Sound designer Charles Coes is a prolific associate on Broadway productions, often working with designer Darron L West, including on the Tony-winning production of Peter And The Starcatcher. He has also worked at such theatres as Two River Theatre, Roundabout Theatre Company, Lincoln Center Theatre, and McCarter Theatre. A Live Design Award is presented to Coes and West, for their multi-faceted approach to sound design and their spirit of collaboration. The award will be presented by actor Tom Nelis (The Visit) at the awards ceremony at NYU on Thursday evening June 4 as part of the Live Design New York Master Classes.

Live Design: How do you successfully collaborate on a design project?

Charles Coes: It depends a lot on the team. It's always about coming to the table well prepared with research and ideas at the ready, but the nature of the process changes once you start conversations. Sometimes it's about giving a director or collaborator a structure for a transition, sometimes it’s about shaping something they have in mind already, and occasionally, it's about just making the music louder so you don't hear a loud moving light mark or turntable, and making a called fade out because the priority is to push through to the next scene. You have to be really open to the way the conversation develops, and how you can offer input in a productive way to keep the show true to a design and make it better. Sometimes that means saying a ton in the moment, sometimes it means laying back and having a conversation on the next break, and sometimes it means acknowledging that the show has gone in a slightly different direction and you need to shift, too. It can be a little frustrating at times, but the work is better for it.

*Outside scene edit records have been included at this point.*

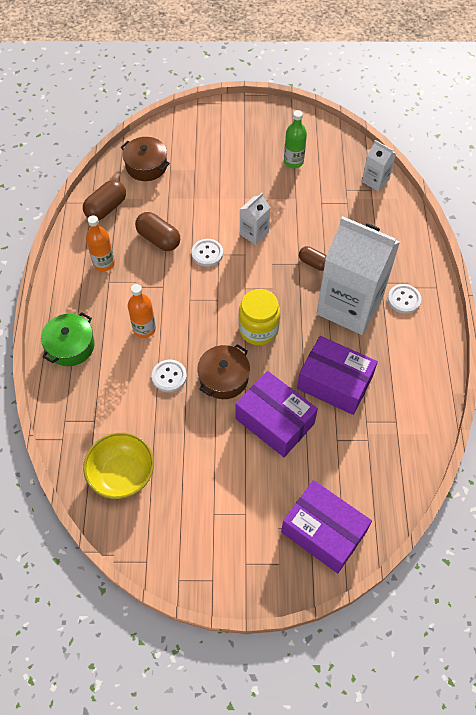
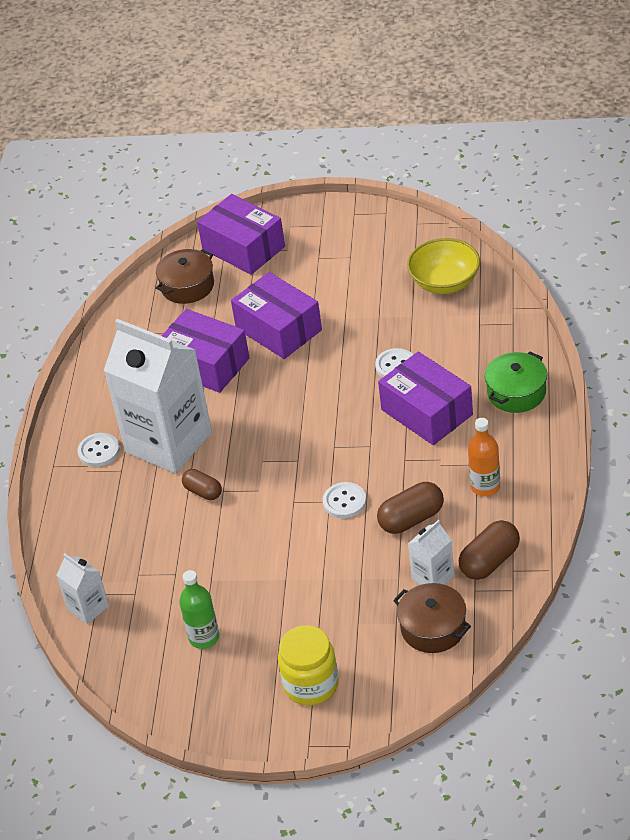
camera: 170 degrees left, 15 degrees down
orange bottle [128,284,156,338] -> purple box [378,351,473,445]
brown capsule [135,212,180,251] -> brown capsule turned 75 degrees counterclockwise [377,482,444,534]
brown pot [197,344,250,399] -> brown pot moved to [156,249,214,304]
yellow jar [238,289,280,345] -> yellow jar moved to [278,625,339,706]
white carton [240,193,271,245] -> white carton moved to [408,520,454,585]

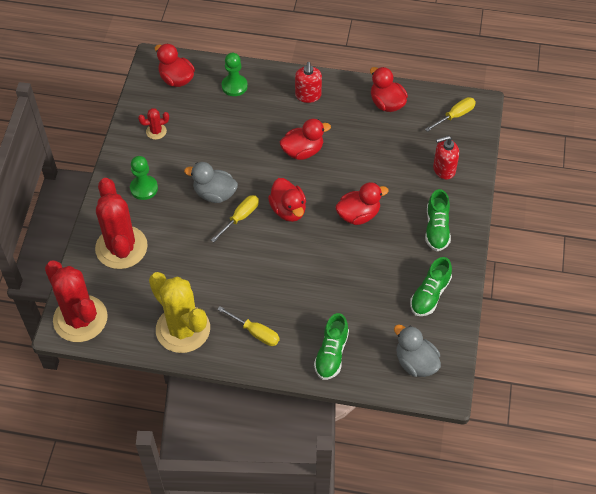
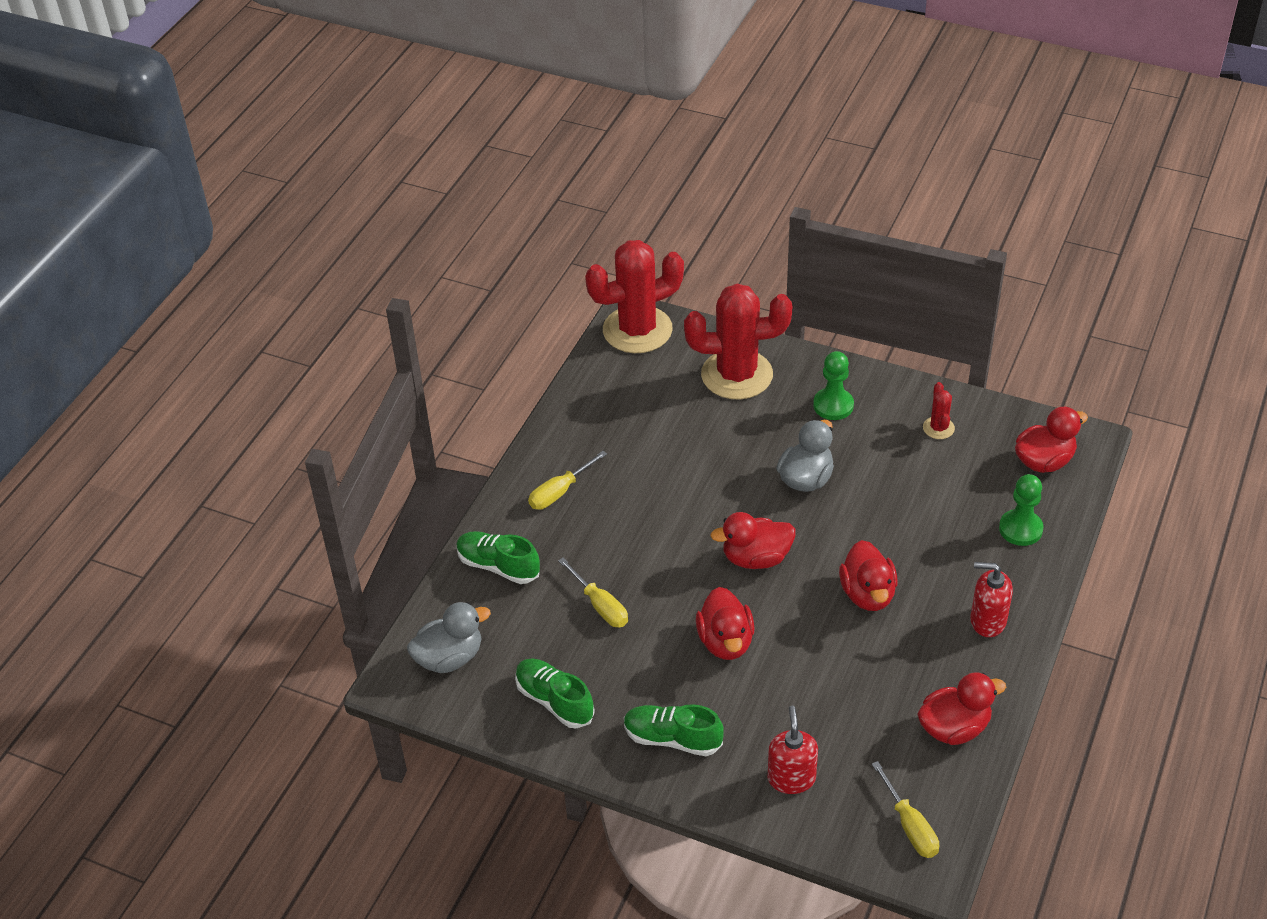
camera: 105 degrees right, 10 degrees down
yellow cactus [149,272,210,353] -> none
yellow screwdriver [211,195,259,242] -> yellow screwdriver moved to [558,557,628,627]

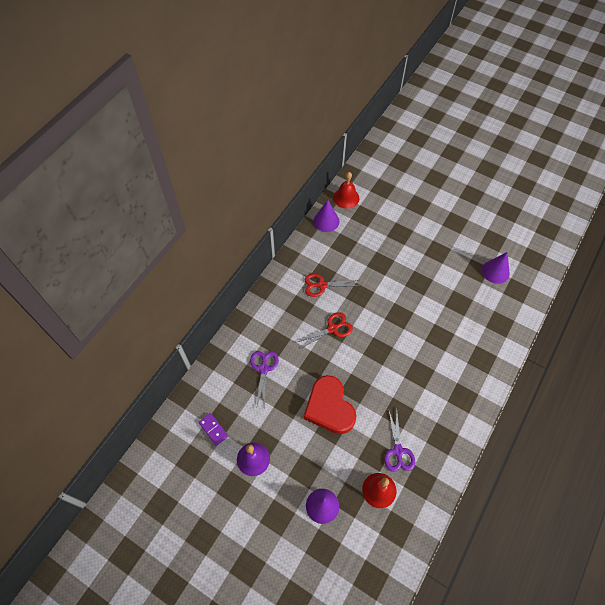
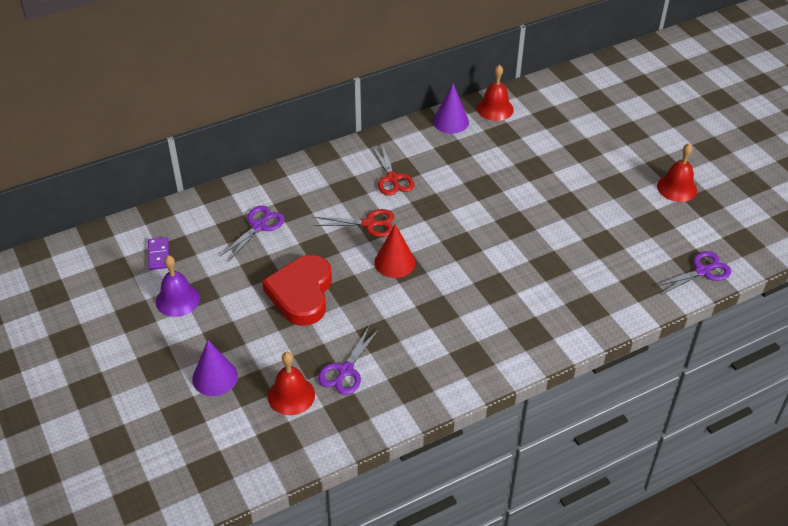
camera: 30 degrees right, 15 degrees down
red scissors [305,273,359,297] -> red scissors turned 135 degrees counterclockwise [373,145,414,196]
purple cone [482,252,510,284] -> none
none -> red cone [374,224,416,278]
none -> purple scissors [654,251,731,295]
none -> red bell [657,144,697,202]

I often say that the important thing to remember is that you're in the theatre to do the job you were hired for, not the job you want it to be.

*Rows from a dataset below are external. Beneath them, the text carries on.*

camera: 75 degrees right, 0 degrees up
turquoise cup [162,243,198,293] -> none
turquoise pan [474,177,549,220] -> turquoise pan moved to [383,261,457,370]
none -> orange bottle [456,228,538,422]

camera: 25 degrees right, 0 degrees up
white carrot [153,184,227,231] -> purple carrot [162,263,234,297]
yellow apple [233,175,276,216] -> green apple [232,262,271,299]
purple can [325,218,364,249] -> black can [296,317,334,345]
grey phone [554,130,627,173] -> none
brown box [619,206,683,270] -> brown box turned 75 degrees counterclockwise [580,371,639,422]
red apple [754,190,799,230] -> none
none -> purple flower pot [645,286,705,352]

LD: What is your favorite production and why?

CC: That’s a tricky one. I'll pick three, but they have common threads: Chris Bayes' Servant Of Two Masters, Peter And The Starcatcher, and An Illiad. All of them are about a company of actors transforming a space into something else with words, seemingly simple sets, and music. I'm not a fan of kitchen-sink realism. I think we do it less well than film, and that it lets the audience off the hook as participants. The great thing about theatre is that we're all in the room together, and all of these shows took advantage of it. All of them are pretty complicated, but in a way that is icing, not the cake itself. All of the productions had, I think, pretty awesome design that made them soar, but would have been strong shows if the actors had been given a bare stage and a ball of twine. 

LD: How did you get into this industry?

CC: Many of my friends growing up were musicians, and I was a pretty mediocre one, so I found myself mixing and doing lights for them and continued to pursue it as a college job, focusing more on theatre as that was the regular work, and it was fun and a great community. There wasn't any formal training in sound at Swarthmore, but they were happy to have a person interested in treating it as a design discipline, so I got to learn a ton from folks in the Philly community, and make some things up as I went along. I loved that the job takes you from being a dramaturge to a systems engineer to a composer to a sound editor, and occasionally to being a back seat director. Then I went to grad school at Yale and found myself in New York City afterwards.

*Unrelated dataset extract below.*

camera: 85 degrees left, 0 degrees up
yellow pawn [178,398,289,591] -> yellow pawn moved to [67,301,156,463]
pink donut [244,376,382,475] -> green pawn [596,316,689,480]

LD: What is your favorite thing about your work as a designer?

CC: I love solving problems, and design presents new ones every show, and different ones. It's nearly impossible to fall into a routine of just rehashing the same content or system.  Different shows need different hats—dramaturgy, engineering, composition, consigliere to the director. It never gets stale.

LD: What’s your favorite piece of gear/software/gadget right now, and why?

CC: I feel pretty strongly that we should be making technology more transparent. Sound designers often get caught up in the gear and what widget makes the show better, and get stuck noses into computers or consoles. The idea is the thing, and the show in front of you. My favorite piece of gear at the moment is an external keyboard and trackball for my laptop so that the thing directly in front of me on the tech table is the show, and I have to turn to the side to look at a screen. Lighting designers do it all the time, and it makes sense. It's a subtle way to manipulate myself away from checking e-mail toward being present in the room. The default resting position of my head and neck is to look at the stage, or my notes, not the little red dot on the computer monitor telling me that something more important might be going on.